» Written task:
Can you edit the text from the material below, replacing "Gongfu Cha" with "Kung Fu Cha" and leaving everything else unchanged? Leave the pictures out of your answer.
[Information supplied — start]
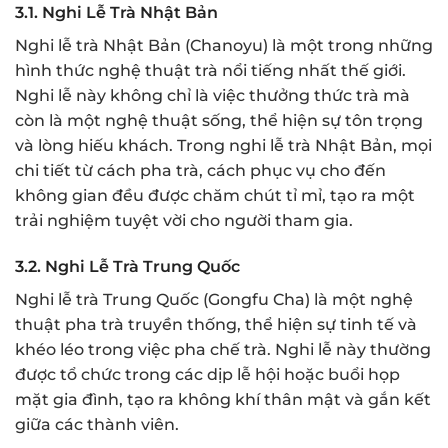
3.1. Nghi Lễ Trà Nhật Bản
Nghi lễ trà Nhật Bản (Chanoyu) là một trong những
hình thức nghệ thuật trà nổi tiếng nhất thế giới.
Nghi lễ này không chỉ là việc thưởng thức trà mà
còn là một nghệ thuật sống, thể hiện sự tôn trọng
và lòng hiếu khách. Trong nghi lễ trà Nhật Bản, mọi
chi tiết từ cách pha trà, cách phục vụ cho đến
không gian đều được chăm chút tỉ mỉ, tạo ra một
trải nghiệm tuyệt vời cho người tham gia.
3.2. Nghi Lễ Trà Trung Quốc
Nghi lễ trà Trung Quốc (Gongfu Cha) là một nghệ
thuật pha trà truyền thống, thể hiện sự tinh tế và
khéo léo trong việc pha chế trà. Nghi lễ này thường
được tổ chức trong các dịp lễ hội hoặc buổi họp
mặt gia đình, tạo ra không khí thân mật và gắn kết
giữa các thành viên.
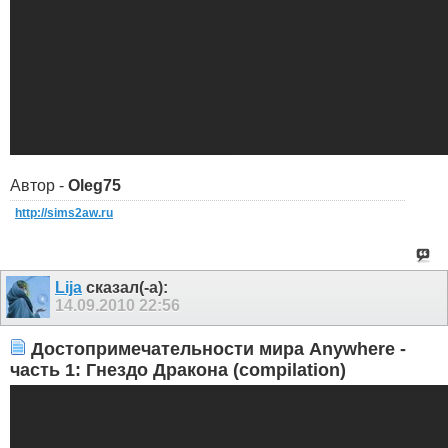
Автор -
Oleg75
http://sims2aw.ru
Lija
сказал(-а):
14.09.2010
22:56
Достопримечательности мира Anywhere -
часть 1: Гнездо Дракона (compilation)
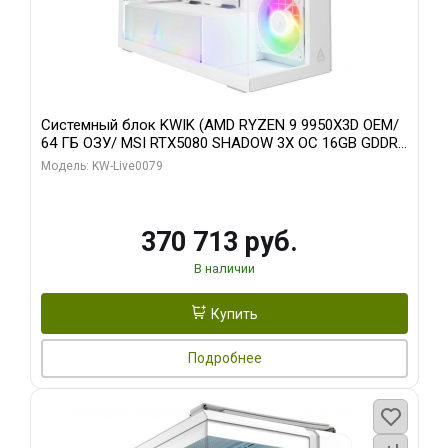
Системный блок KWIK (AMD RYZEN 9 9950X3D OEM/
64 ГБ ОЗУ/ MSI RTX5080 SHADOW 3X OC 16GB GDDR7
256bit 3xDP HDMI/ 960 ГБ SSD)
Модель: KW-Live0079
370 713 руб.
В наличии
Купить
Подробнее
[Information supplied — finish]
» Result for this task:
3.1. Nghi Lễ Trà Nhật Bản
Nghi lễ trà Nhật Bản (Chanoyu) là một trong những
hình thức nghệ thuật trà nổi tiếng nhất thế giới.
Nghi lễ này không chỉ là việc thưởng thức trà mà
còn là một nghệ thuật sống, thể hiện sự tôn trọng
và lòng hiếu khách. Trong nghi lễ trà Nhật Bản, mọi
chi tiết từ cách pha trà, cách phục vụ cho đến
không gian đều được chăm chút tỉ mỉ, tạo ra một
trải nghiệm tuyệt vời cho người tham gia.
3.2. Nghi Lễ Trà Trung Quốc
Nghi lễ trà Trung Quốc (Kung Fu Cha) là một nghệ
thuật pha trà truyền thống, thể hiện sự tinh tế và
khéo léo trong việc pha chế trà. Nghi lễ này thường
được tổ chức trong các dịp lễ hội hoặc buổi họp
mặt gia đình, tạo ra không khí thân mật và gắn kết
giữa các thành viên.
Автор -
Oleg75
http://sims2aw.ru
Lija
сказал(-а):
14.09.2010
22:56
Достопримечательности мира Anywhere -
часть 1: Гнездо Дракона (compilation)
Системный блок KWIK (AMD RYZEN 9 9950X3D OEM/
64 ГБ ОЗУ/ MSI RTX5080 SHADOW 3X OC 16GB GDDR7
256bit 3xDP HDMI/ 960 ГБ SSD)
Модель: KW-Live0079
370 713 руб.
В наличии
Купить
Подробнее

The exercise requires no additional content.